[Transcribed page contents]
——

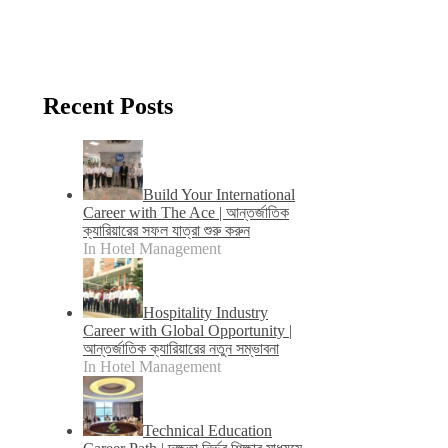
Recent Posts
Build Your International
Career with The Ace | আন্তর্জাতিক
ক্যারিয়ারের সফল যাত্রা শুরু করুন
In Hotel Management
Hospitality Industry
Career with Global Opportunity |
আন্তর্জাতিক ক্যারিয়ারের নতুন সম্ভাবনা
In Hotel Management
Technical Education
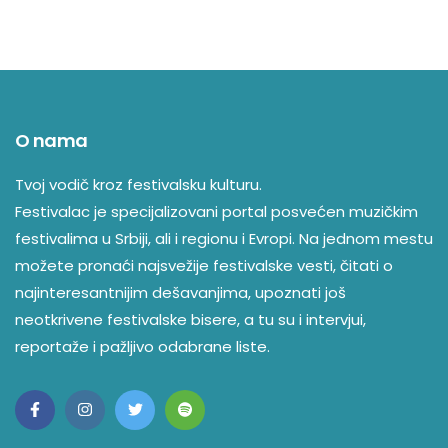
O nama
Tvoj vodič kroz festivalsku kulturu.
Festivalac je specijalizovani portal posvećen muzičkim
festivalima u Srbiji, ali i regionu i Evropi. Na jednom mestu
možete pronaći najsvežije festivalske vesti, čitati o
najinteresantnijim dešavanjima, upoznati još
neotkrivene festivalske bisere, a tu su i intervjui,
reportaže i pažljivo odabrane liste.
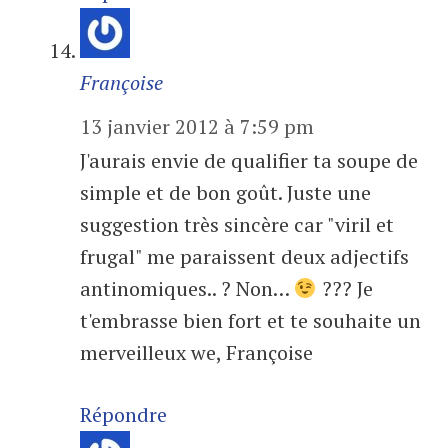
Françoise
13 janvier 2012 à 7:59 pm
J'aurais envie de qualifier ta soupe de
simple et de bon goût. Juste une
suggestion très sincère car "viril et
frugal" me paraissent deux adjectifs
antinomiques.. ? Non…
??? Je
t'embrasse bien fort et te souhaite un
merveilleux we, Françoise
Répondre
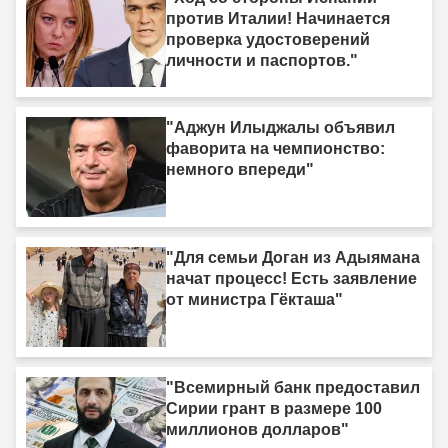
против Италии! Начинается
проверка удостоверений
личности и паспортов."
"Аджун Илыджалы объявил
фаворита на чемпионство:
немного впереди"
"Для семьи Доган из Адыямана
начат процесс! Есть заявление
от министра Гёкташа"
"Всемирный банк предоставил
Сирии грант в размере 100
миллионов долларов"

——

PROBLEM TO WORK ON: Repeat the data verbatim through the "Tvoj vodič kroz festivalsku kulturu." line, no pictures.

EXERCISE SOLUTION:
Recent Posts
Build Your International
Career with The Ace | আন্তর্জাতিক
ক্যারিয়ারের সফল যাত্রা শুরু করুন
In Hotel Management
Hospitality Industry
Career with Global Opportunity |
আন্তর্জাতিক ক্যারিয়ারের নতুন সম্ভাবনা
In Hotel Management
Technical Education
O nama
Tvoj vodič kroz festivalsku kulturu.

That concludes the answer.